From 1945 to the late 1970s, the party was open to the possibility that the CGIL could be reconquered, despite the fact it arose from the regime, when it was “reconstructed from above” at the time of the Rome Pact in 1944. But after thirty years of practical experience battling inside this trade union, including participation in important workers’ struggles, by the end of the 70s the party had concluded, based on specific spontaneous arisen tendencies within the movement, that the CGIL had stopped defending proletarian interests or putting up a real fight and that it was no longer recoverable, and that it had gone past the point of no return.

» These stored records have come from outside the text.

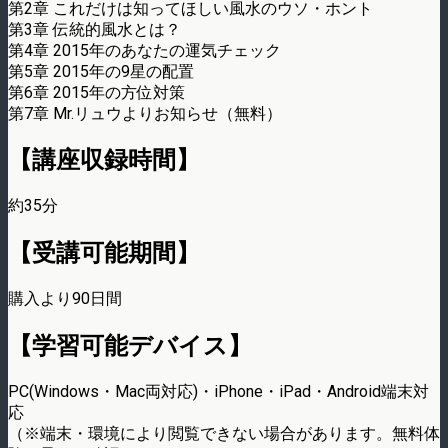
第2章 これだけは知ってほしい風水のウソ・ホント
第3章 伝統的風水とは？
第4章 2015年のあなたの運気チェック
第5章 2015年の9星の配置
第6章 2015年の方位対策
第7章 Mr.リュウよりお知らせ（無料）
【講座収録時間】
約35分
【受講可能期間】
購入より90日間
【学習可能デバイス】
PC(Windows・Mac両対応)・iPhone・iPad・Android端末対
応
（※端末・環境により閲覧できない場合があります。無料体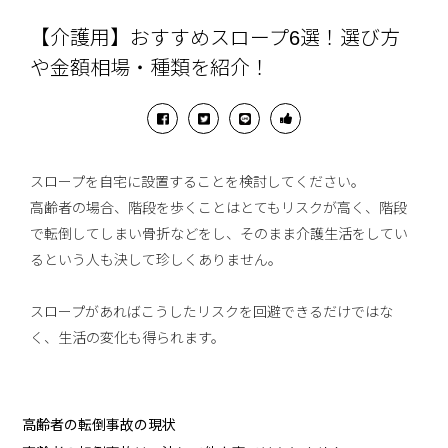
【介護用】おすすめスロープ6選！選び方
や金額相場・種類を紹介！
スロープを自宅に設置することを検討してください。
高齢者の場合、階段を歩くことはとてもリスクが高く、階段
で転倒してしまい骨折などをし、そのまま介護生活をしてい
るという人も決して珍しくありません。
スロープがあればこうしたリスクを回避できるだけではな
く、生活の変化も得られます。
高齢者の転倒事故の現状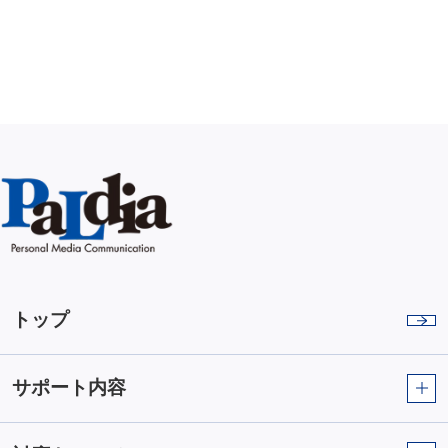
トップ
サポート内容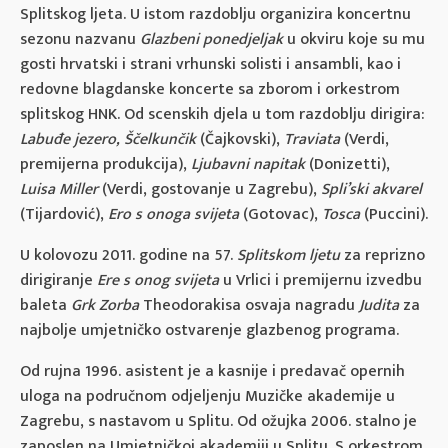
Splitskog ljeta. U istom razdoblju organizira koncertnu
sezonu nazvanu
Glazbeni ponedjeljak
u okviru koje su mu
gosti hrvatski i strani vrhunski solisti i ansambli, kao i
redovne blagdanske koncerte sa zborom i orkestrom
splitskog HNK. Od scenskih djela u tom razdoblju dirigira:
Labuđe jezero, Ščelkunčik
(Čajkovski),
Traviata
(Verdi,
premijerna produkcija),
Ljubavni napitak
(Donizetti),
Luisa Miller
(Verdi, gostovanje u Zagrebu),
Spli’ski akvarel
(Tijardović),
Ero s onoga svijeta
(Gotovac),
Tosca
(Puccini).
U kolovozu 2011. godine na 57.
Splitskom ljetu
za reprizno
dirigiranje
Ere s onog svijeta
u Vrlici i premijernu izvedbu
baleta
Grk Zorba
Theodorakisa osvaja nagradu
Judita
za
najbolje umjetničko ostvarenje glazbenog programa.
Od rujna 1996. asistent je a kasnije i predavač opernih
uloga na područnom odjeljenju Muzičke akademije u
Zagrebu, s nastavom u Splitu. Od ožujka 2006. stalno je
zaposlen na Umjetničkoj akademiji u Splitu. S orkestrom,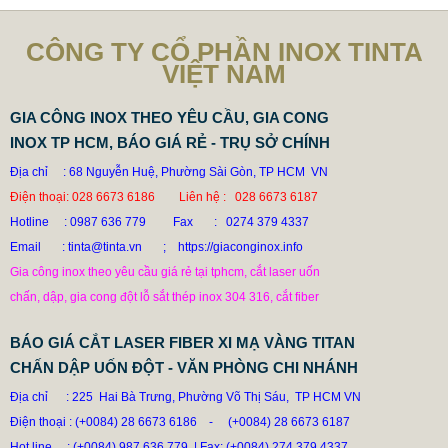
CÔNG TY CỔ PHẦN INOX TINTA
VIỆT NAM
GIA CÔNG INOX THEO YÊU CẦU, GIA CONG
INOX TP HCM, BÁO GIÁ RẺ - TRỤ SỞ CHÍNH
Địa chỉ : 68 Nguyễn Huệ, Phường Sài Gòn, TP HCM VN
Điện thoại: 028 6673 6186 Liên hệ : 028 6673 6187
Hotline
: 0987 636 779 Fax : 0274 379 4337
Email : tinta@tinta.vn ; https://giaconginox.info
Gia công inox theo yêu cầu giá rẻ tại tphcm, cắt laser uốn
chấn, dập, gia cong đột lỗ sắt thép inox 304 316, cắt fiber
BÁO GIÁ CẮT LASER FIBER XI MẠ VÀNG TITAN
CHẤN DẬP UỐN ĐỘT - VĂN PHÒNG CHI NHÁNH
Địa chỉ : 225 Hai Bà Trưng, Phường Võ Thị Sáu, TP HCM VN
Điện thoại : (+0084) 28 6673 6186
-
(+0084) 28 6673 6187
Hot line
: (+0084) 987 636 779 | Fax: (+0084) 274 379 4337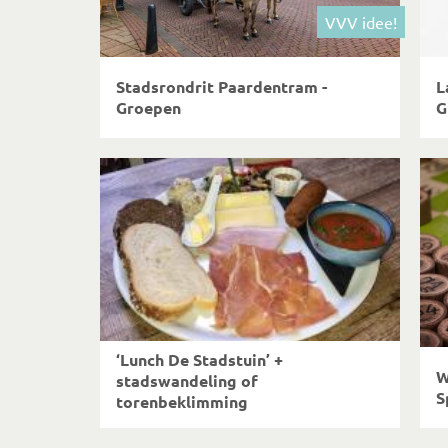
VVV idee!
Stadsrondrit Paardentram -
L
Groepen
G
‘Lunch De Stadstuin’ +
W
stadswandeling of
S
torenbeklimming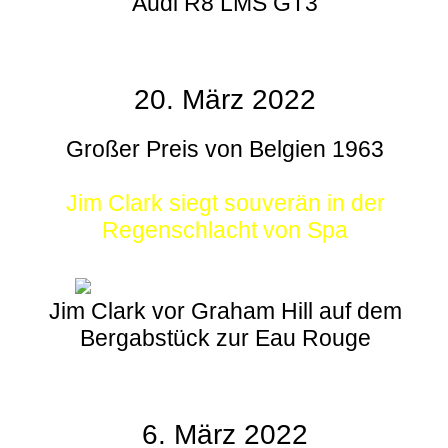
Audi R8 LMS GT3
20. März 2022
Großer Preis von Belgien 1963
Jim Clark siegt souverän in der
Regenschlacht von Spa
Jim Clark vor Graham Hill auf dem
Bergabstück zur Eau Rouge
6. März 2022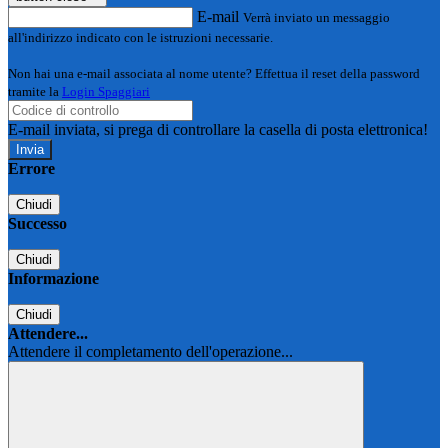
E-mail
Verrà inviato un messaggio
all'indirizzo indicato con le istruzioni necessarie.
Non hai una e-mail associata al nome utente? Effettua il reset della password
tramite la
Login Spaggiari
E-mail inviata, si prega di controllare la casella di posta elettronica!
Errore
Chiudi
Successo
Chiudi
Informazione
Chiudi
Attendere...
Attendere il completamento dell'operazione...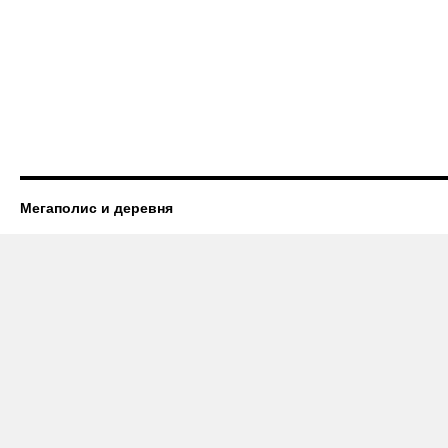
Мегаполис и деревня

The same cannot be said today of rank-and-file trade unionism, mainly because it hasn’t yet been tested in the fire of a largescale class movement: in the thirty years from the early 80s to now there have been far much fewer workers’ struggles than in the previous thirty years. The party therefore advises its militants working in the base unions, and workers, to organise themselves into an internal current, with a view to combatting the present leadership, by engaging in a struggle against the practise of launching separate actions and with the objective of reunifying rank-and-file trade unionism from below, as the first step towards the rebirth of the class union.

As stated in the leaflet we distributed during the strike on January 27 and during the confederal strikes in December, the party considers its communist trade union policy to be the only one which will produce useful progress towards reorganising the working class into a genuine class union. These are the main planks of its policy:

1) Workers will only take up the slogans calling them to intransigent struggle, will only stop trusting in the conciliatory methods of the regime trade unions when they feel sufficiently strong to do so. For that to happen it is necessary to promote maximum unity of class action, because the more the workers strike together the stronger they will feel, and the closer they will get to achieving that minimum level of energy needed to ignite the struggle. The confederals want strikes with enough participants to show the bourgeoisie they are still in control of the workers, but strikes that are as disheartening and unisnspiring as possible, for the same reason.

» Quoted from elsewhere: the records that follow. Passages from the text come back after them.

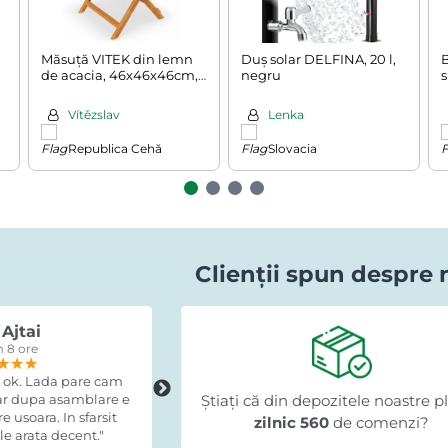
Măsuță VITEK din lemn
Duș solar DELFINA, 20 l,
B
de acacia, 46x46x46cm,
negru
s
maro
n
Vítězslav
Lenka
Republica Cehă
Slovacia
Clienții spun despre 
Ajtai
Romi Lazuran
 8 ore
acum 15 ore
★★★
★★★
★★★
★★★★★
★★★★★
★★★★★
 ok. Lada pare cam
"Recomand cu încredere, am fost foar
dar dupa asamblare e
Știați că din depozitele noastre p
mulțumit."
 usoara. In sfarsit
zilnic 560
de comenzi?
e arata decent."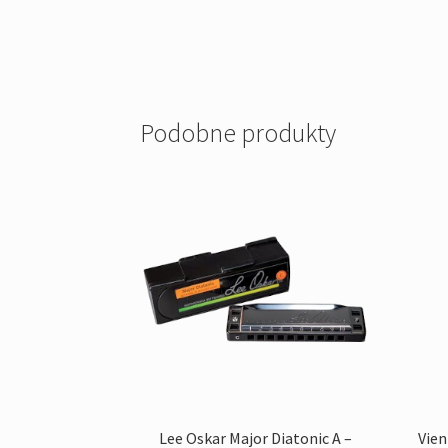
Podobne produkty
Lee Oskar Major Diatonic A –
Vien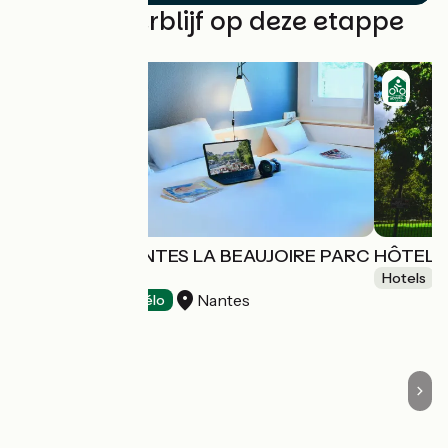
Vind uw verblijf op deze etappe
HÔTEL IBIS NANTES LA BEAUJOIRE PARC
HÔTEL D
EXPO
Hotels
Nantes
Hotels
Accueil Vélo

2) In Italy, when base unions participate in demonstrations with workers mobilised by the CGIL, CISL, UIL and the UGL, they aren’t, therefore, giving in to the regime unions, but adopting a strategy which is the best way to undermine them. The base unions must therefore abandon the practice of holding seperate strikes and, as far as possible, take part in demonstrations – in particular in general strikes, both of particular trades and the class as whole – alongside the workers mobilised by the confederals.

3) Ever since the base unions first arose in Italy their leadership has been prone to sectarianism, wishful thinking, inter-classism and opportunism, but the energy which originally brought them into being derived ultimately from the class and its struggles. But with the level of this energy remaining low and restricted to particular categories, inevitably the leading bodies have damaged these small trade union organisations over time, accentuating their defects and losing sight of the qualities which gave them their initial impetus.

4) The party supports any group of workers which is prepared to struggle, whether in the regime’s trade unions, in the base trade unions or outside of them, and it supports both them by doing what it can in terms of practical support and by strongly recommending unity of action with all workers, in the prospect of the need for a new trade union organisation that includes the entire working class.

5) The party actively fights to spread the idea that it is not enough, faced with the increasingly harsh attacks by the employers and their state, to call general strikes of just one day; rather it is all-out general strikes which need to be organised, which keep going until the government retracts its anti-working class measures. We aren’t, of course, talking about proclaiming a mobilisation such as this this right now, but rather of preparing for it in day to day organisational work, holding on to a prospect which whilst certainly longer term may well be punctuated by sudden unexpected accelerations of class activity.